Locate the line containing "I need the junctions" in the data below. Reproduce it and every following line up to the end, exactly as given.

Data shown:
┌──
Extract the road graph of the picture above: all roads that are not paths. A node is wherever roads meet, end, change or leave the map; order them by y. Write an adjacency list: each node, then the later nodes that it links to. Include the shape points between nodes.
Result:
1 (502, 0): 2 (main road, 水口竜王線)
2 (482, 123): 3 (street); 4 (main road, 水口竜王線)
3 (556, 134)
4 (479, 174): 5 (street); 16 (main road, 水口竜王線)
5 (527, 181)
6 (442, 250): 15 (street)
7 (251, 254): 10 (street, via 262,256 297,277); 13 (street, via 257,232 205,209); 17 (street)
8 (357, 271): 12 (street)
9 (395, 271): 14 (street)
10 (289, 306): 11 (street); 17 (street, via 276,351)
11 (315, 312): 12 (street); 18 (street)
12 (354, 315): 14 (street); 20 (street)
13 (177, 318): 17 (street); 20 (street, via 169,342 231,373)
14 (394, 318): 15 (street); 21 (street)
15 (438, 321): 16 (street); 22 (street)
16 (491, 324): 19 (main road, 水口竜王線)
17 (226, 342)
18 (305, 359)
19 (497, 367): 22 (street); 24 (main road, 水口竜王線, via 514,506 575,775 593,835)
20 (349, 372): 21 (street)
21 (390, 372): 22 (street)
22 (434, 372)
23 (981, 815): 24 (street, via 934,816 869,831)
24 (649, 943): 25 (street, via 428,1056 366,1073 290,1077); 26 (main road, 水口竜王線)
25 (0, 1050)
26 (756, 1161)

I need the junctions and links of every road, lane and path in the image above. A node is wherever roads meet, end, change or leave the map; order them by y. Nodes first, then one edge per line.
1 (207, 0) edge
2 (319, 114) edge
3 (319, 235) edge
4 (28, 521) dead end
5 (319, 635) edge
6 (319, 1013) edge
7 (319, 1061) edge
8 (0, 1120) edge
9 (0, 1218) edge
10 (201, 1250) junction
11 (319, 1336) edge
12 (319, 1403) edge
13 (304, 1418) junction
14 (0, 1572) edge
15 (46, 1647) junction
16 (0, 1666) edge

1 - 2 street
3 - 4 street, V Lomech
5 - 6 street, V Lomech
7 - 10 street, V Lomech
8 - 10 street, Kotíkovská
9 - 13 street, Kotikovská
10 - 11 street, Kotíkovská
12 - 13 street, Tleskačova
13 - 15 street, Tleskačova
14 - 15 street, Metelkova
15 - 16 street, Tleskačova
└──
Result for this exercise:
I need the junctions and links of every road, lane and path in the image above. A node is wherever roads meet, end, change or leave the map; order them by y. Nodes first, then one edge per line.
1 (207, 0) edge
2 (319, 114) edge
3 (319, 235) edge
4 (28, 521) dead end
5 (319, 635) edge
6 (319, 1013) edge
7 (319, 1061) edge
8 (0, 1120) edge
9 (0, 1218) edge
10 (201, 1250) junction
11 (319, 1336) edge
12 (319, 1403) edge
13 (304, 1418) junction
14 (0, 1572) edge
15 (46, 1647) junction
16 (0, 1666) edge

1 - 2 street
3 - 4 street, V Lomech
5 - 6 street, V Lomech
7 - 10 street, V Lomech
8 - 10 street, Kotíkovská
9 - 13 street, Kotikovská
10 - 11 street, Kotíkovská
12 - 13 street, Tleskačova
13 - 15 street, Tleskačova
14 - 15 street, Metelkova
15 - 16 street, Tleskačova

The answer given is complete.